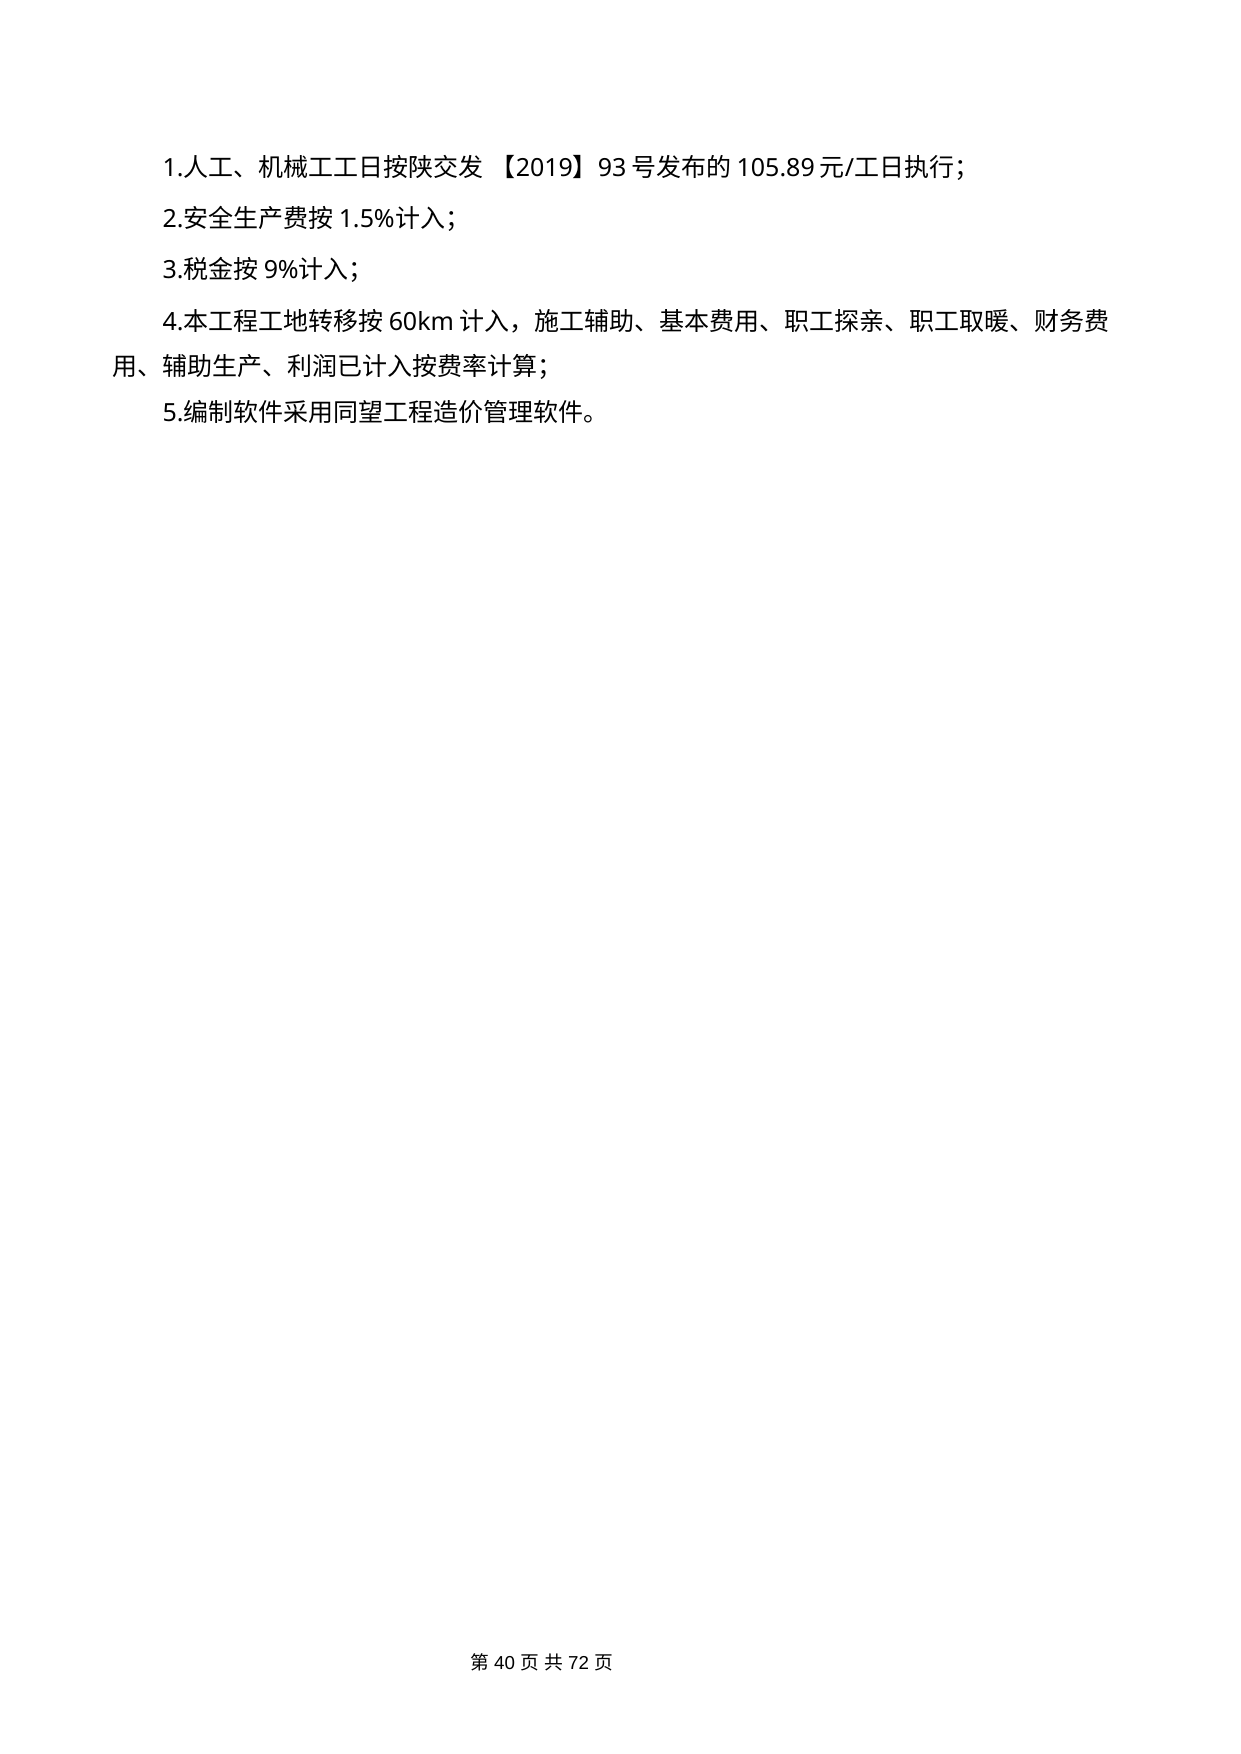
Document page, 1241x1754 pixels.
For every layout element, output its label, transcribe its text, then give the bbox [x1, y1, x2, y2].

text 2.安全生产费按1.5%计入； [112, 201, 1128, 235]
text 3.税金按9%计入； [112, 252, 1128, 286]
text 5.编制软件采用同望工程造价管理软件。 [112, 395, 1128, 429]
text 1.人工、机械工工日按陕交发 【2019】93号发布的105.89元/工日执行； [112, 150, 1128, 184]
text 4.本工程工地转移按60km计入，施工辅助、基本费用、职工探亲、职工取暖、财务费用、辅助生产、利润已计入按费率计算； [112, 303, 1128, 380]
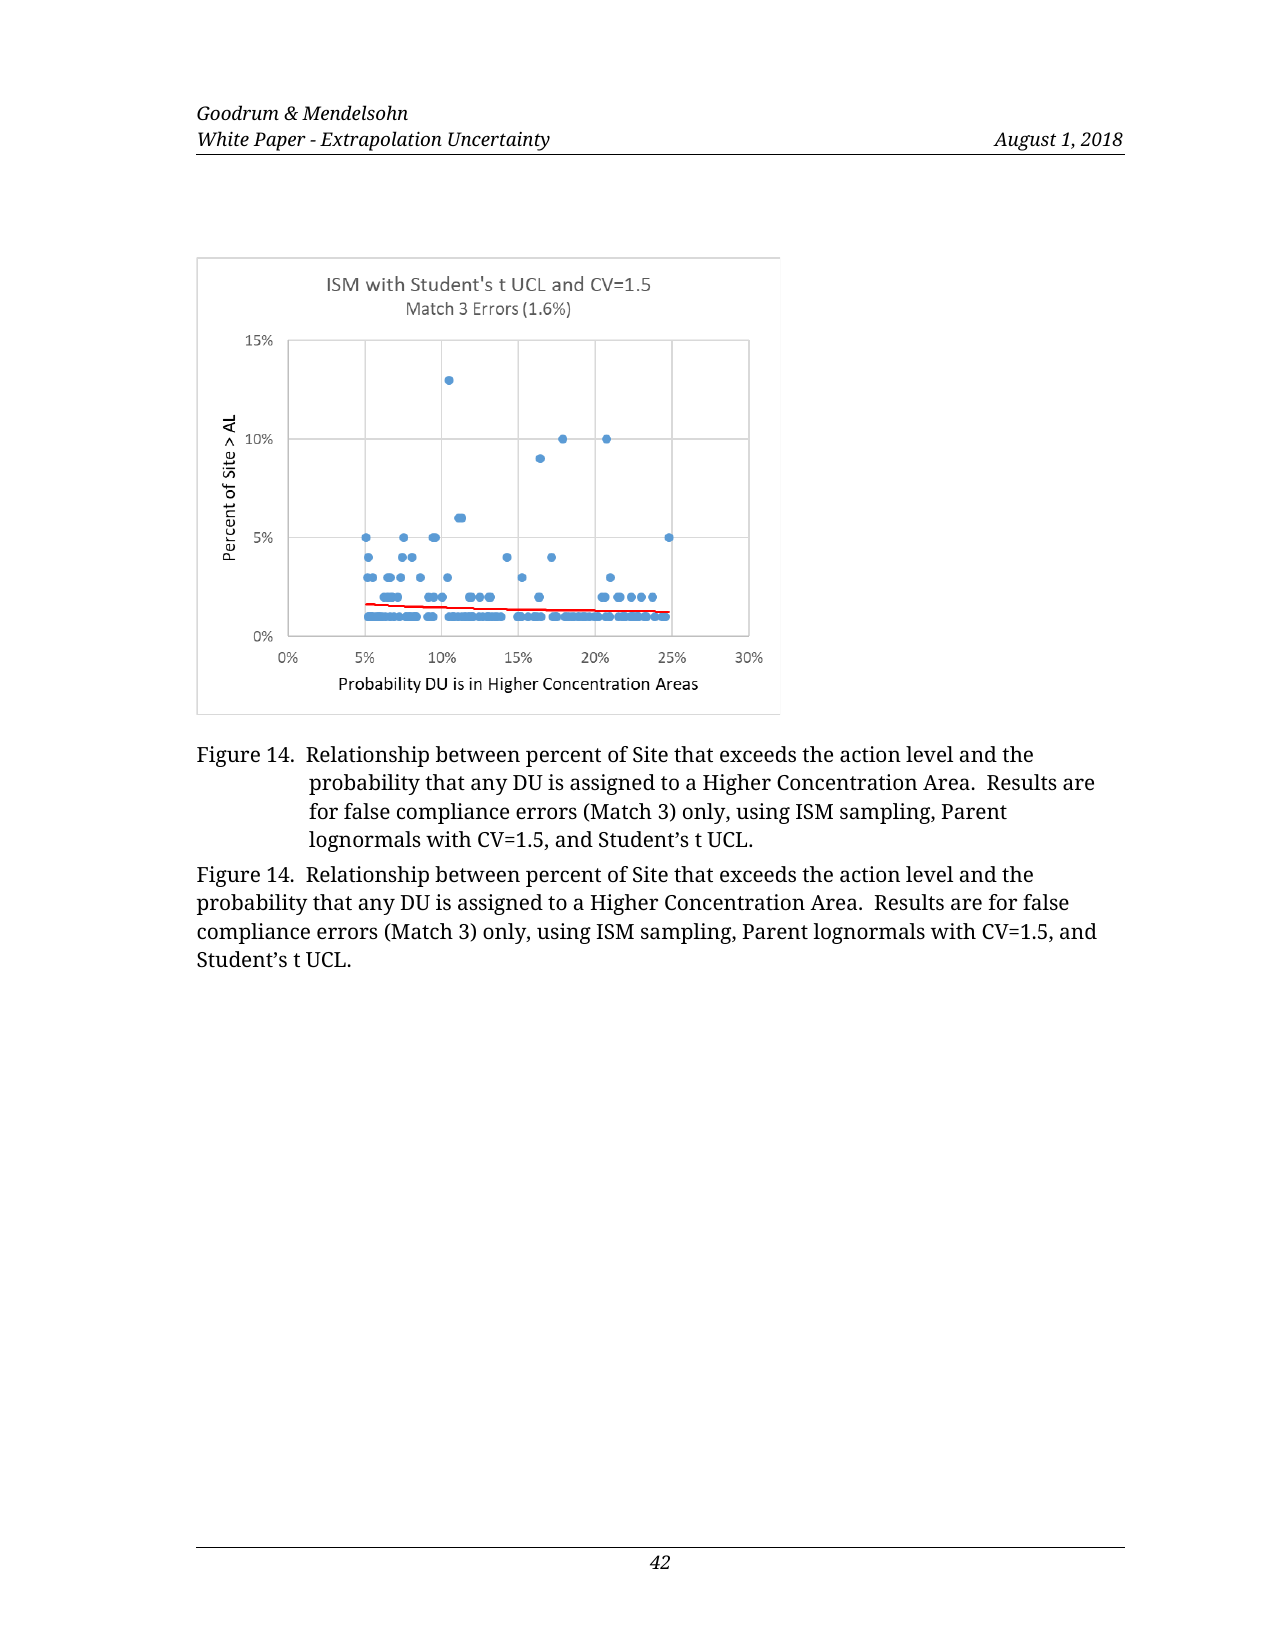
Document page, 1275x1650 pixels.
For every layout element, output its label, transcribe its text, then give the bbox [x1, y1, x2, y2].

picture [196, 257, 781, 715]
text Figure 14. Relationship between percent of Site that exceeds the action level and the probability that any DU is assigned to a Higher Concentration Area. Results are for false compliance errors (Match 3) only, using ISM sampling, Parent lognormals with CV=1.5, and Student’s t UCL. [196, 740, 1125, 854]
text Figure 14. Relationship between percent of Site that exceeds the action level and the probability that any DU is assigned to a Higher Concentration Area. Results are for false compliance errors (Match 3) only, using ISM sampling, Parent lognormals with CV=1.5, and Student’s t UCL. [196, 860, 1125, 974]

Instructions for the task: Only a number is required here: the count of lines in these entries that hold "page".

Your response: 2